Reproduce the entries verbatim; no pictures.

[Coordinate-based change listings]
►

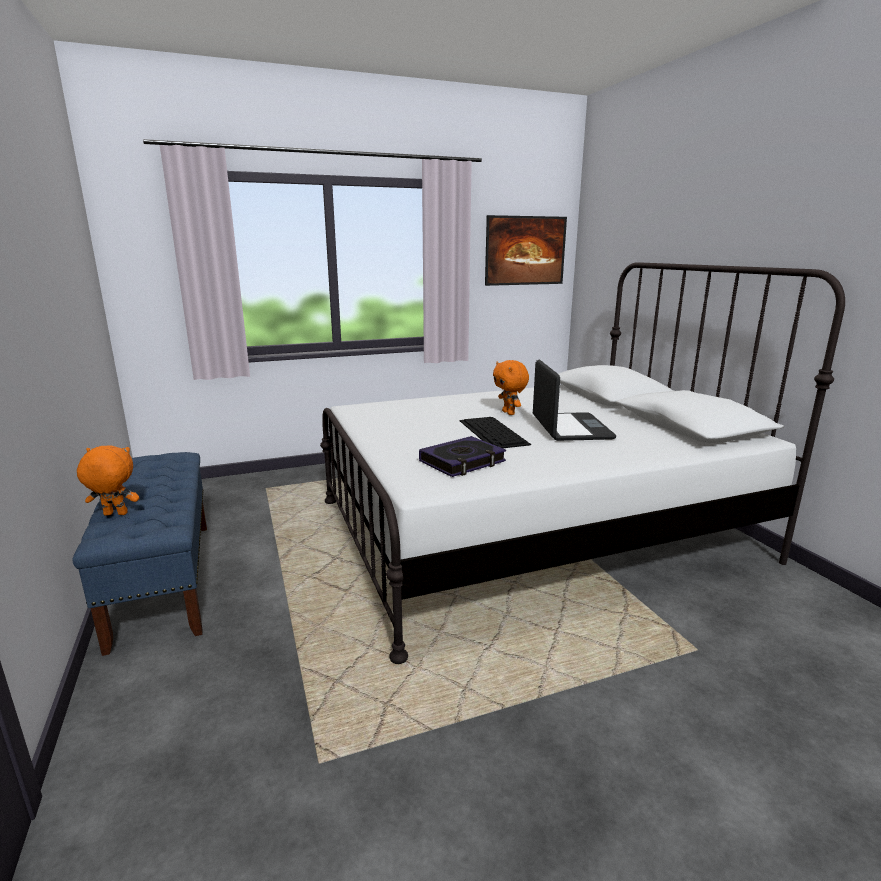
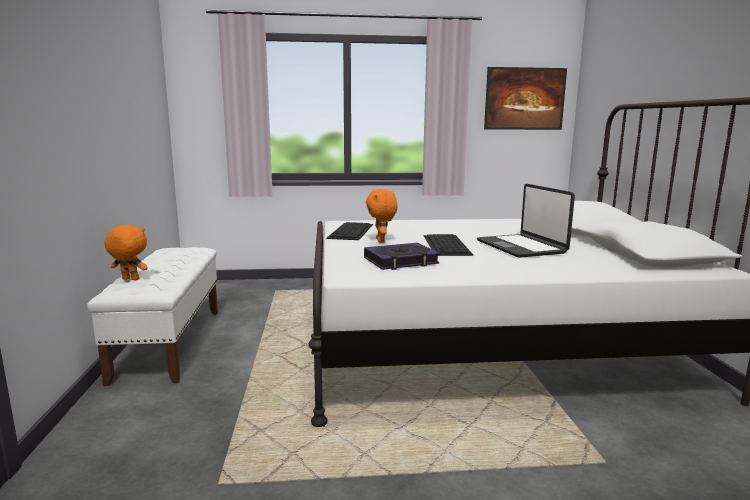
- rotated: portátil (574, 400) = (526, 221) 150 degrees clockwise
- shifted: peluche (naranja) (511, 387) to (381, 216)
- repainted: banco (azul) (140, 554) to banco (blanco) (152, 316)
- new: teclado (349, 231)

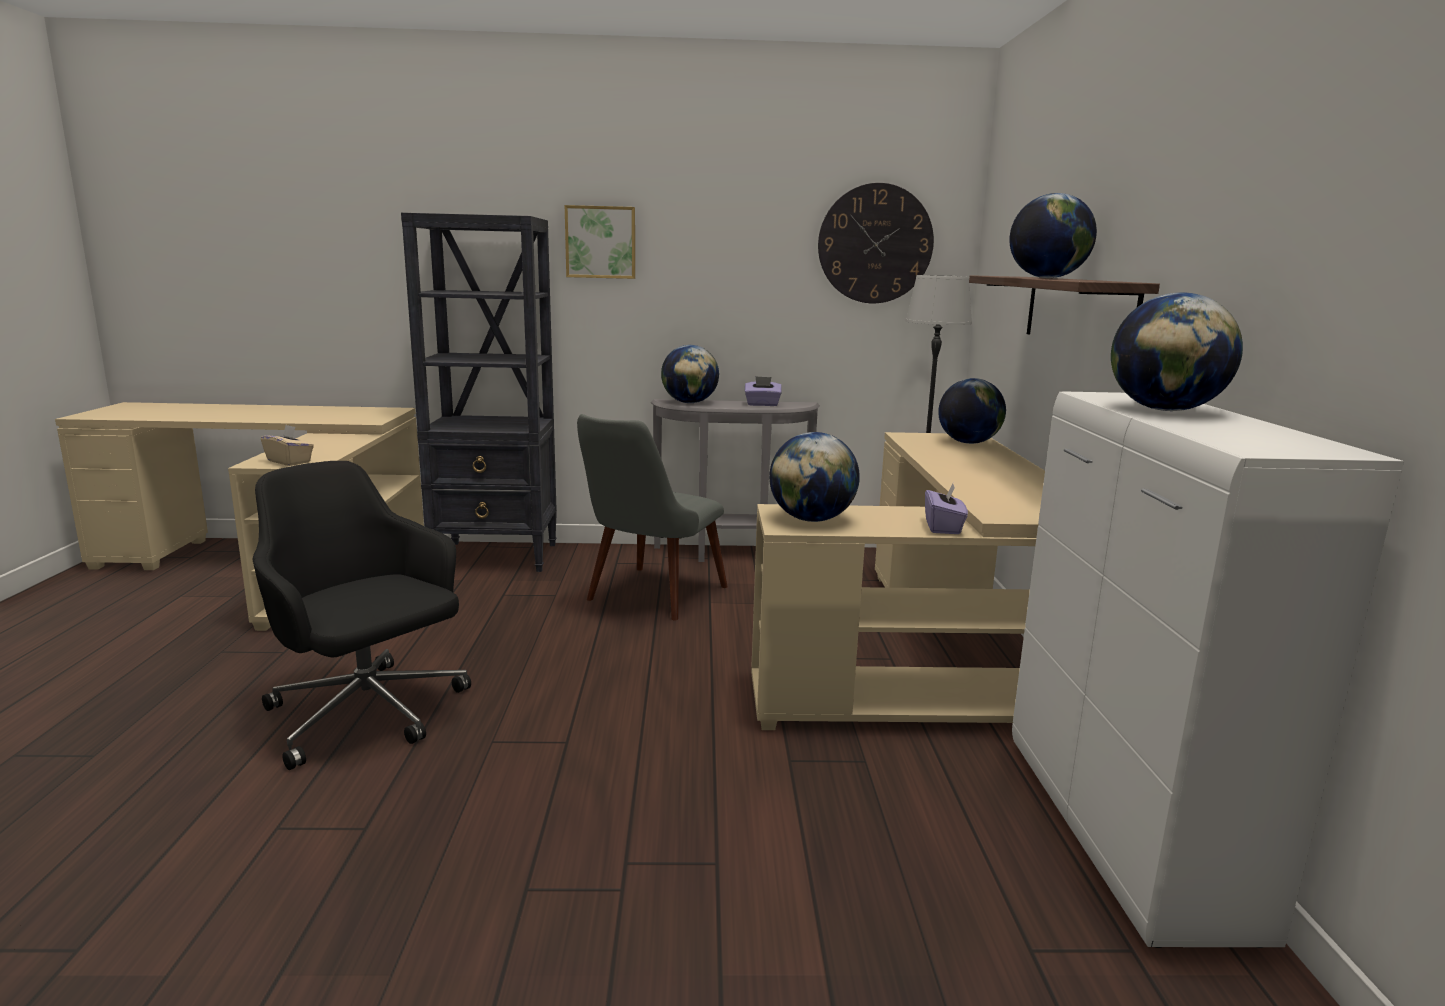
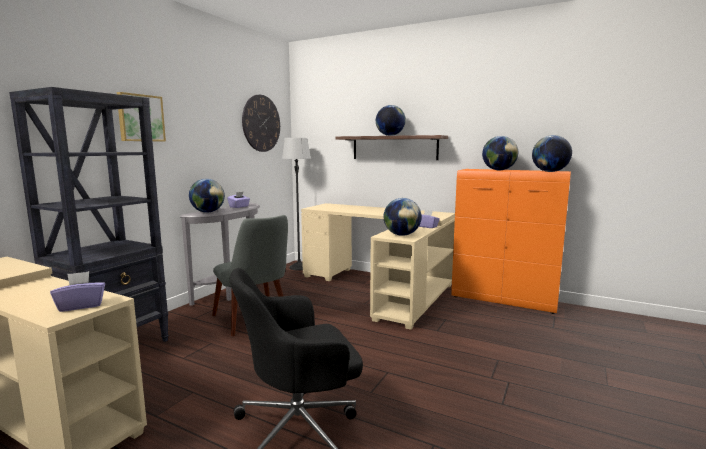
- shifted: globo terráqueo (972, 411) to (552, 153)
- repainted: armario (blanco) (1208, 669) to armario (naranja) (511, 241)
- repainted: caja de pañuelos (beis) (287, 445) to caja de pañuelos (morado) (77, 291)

◄

* [RESULT]
- rotated: portátil (574, 400) = (526, 221) 150 degrees clockwise
- shifted: peluche (naranja) (511, 387) to (381, 216)
- repainted: banco (azul) (140, 554) to banco (blanco) (152, 316)
- new: teclado (349, 231)

- shifted: globo terráqueo (972, 411) to (552, 153)
- repainted: armario (blanco) (1208, 669) to armario (naranja) (511, 241)
- repainted: caja de pañuelos (beis) (287, 445) to caja de pañuelos (morado) (77, 291)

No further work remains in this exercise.